Power Tool Buying Guide for Impact Driver

Hilti Impact Driver

Impact driver, wait I though it was called an impact wrench.  While these share many similarities, an impact driver is different from an impact wrench.  An impact wrench is usually heavier, bulkier and has more torque.  An impact wrench is designed to use a socket and fasten and loosen bolts.  An impact driver usually has less torque, looks more like a drill and is designed to take 1/4″ shank bits.  While you can use an impact driver for small bolts, an impact driver shines when using screws and other similar fasteners.

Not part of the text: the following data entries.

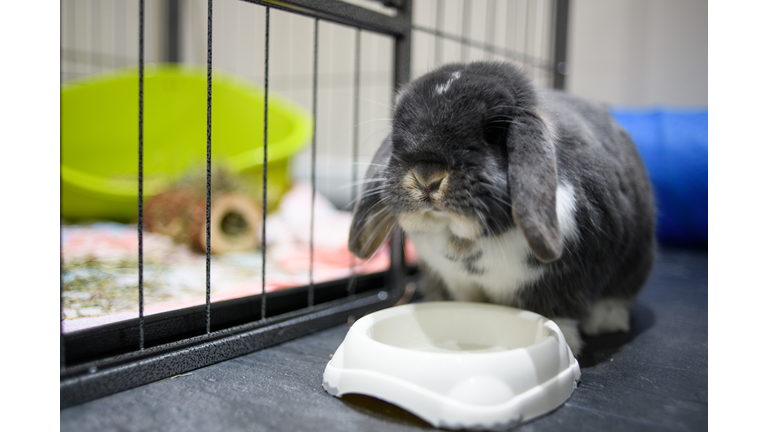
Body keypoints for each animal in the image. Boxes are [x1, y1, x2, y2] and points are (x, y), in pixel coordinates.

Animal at [348, 62, 655, 356]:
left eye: (493, 132)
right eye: (397, 132)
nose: (427, 179)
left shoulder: (563, 282)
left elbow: (558, 313)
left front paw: (565, 341)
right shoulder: (456, 283)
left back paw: (607, 321)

Before we start we need to first understand what an impact driver is.  An impact driver is similar to a drill, but as the name suggests, it also impacts while rotating.  Let's say you are driving a screw into a piece of oak wood.  When you start drilling the screw, the impact driver works like a drill and rotates screwing in the screw.  You will get to a point where the pressure build around the screw will require more force to drive home the screw and set it.  The impact driver will sense this resistance and start its impact procedure to help provide more torque and pounding to get the screw to sink and set.

Behind the bit holder is an anvil, which is a two lugged gear.  A drive gear with two matching lugs will repeatedly strike the lugs of the anvil causing an impact.  This extra force helps produce more power to your application than straight drilling.

You may be thinking, my drill has a hammer feature which is similar, right?  Well not exactly.  A hammer drill is a lot different than an impact driver.  While they both rotate to drill, the similarities end there.  A hammer drill or the hammer feature that is on your drill has one primary function, and that is to drill through Concrete, rock or other hard material.  You should not use the hammer feature when trying to drill into wood or other like materials.  When drilling into wood, the impact driver is made for this and performs great.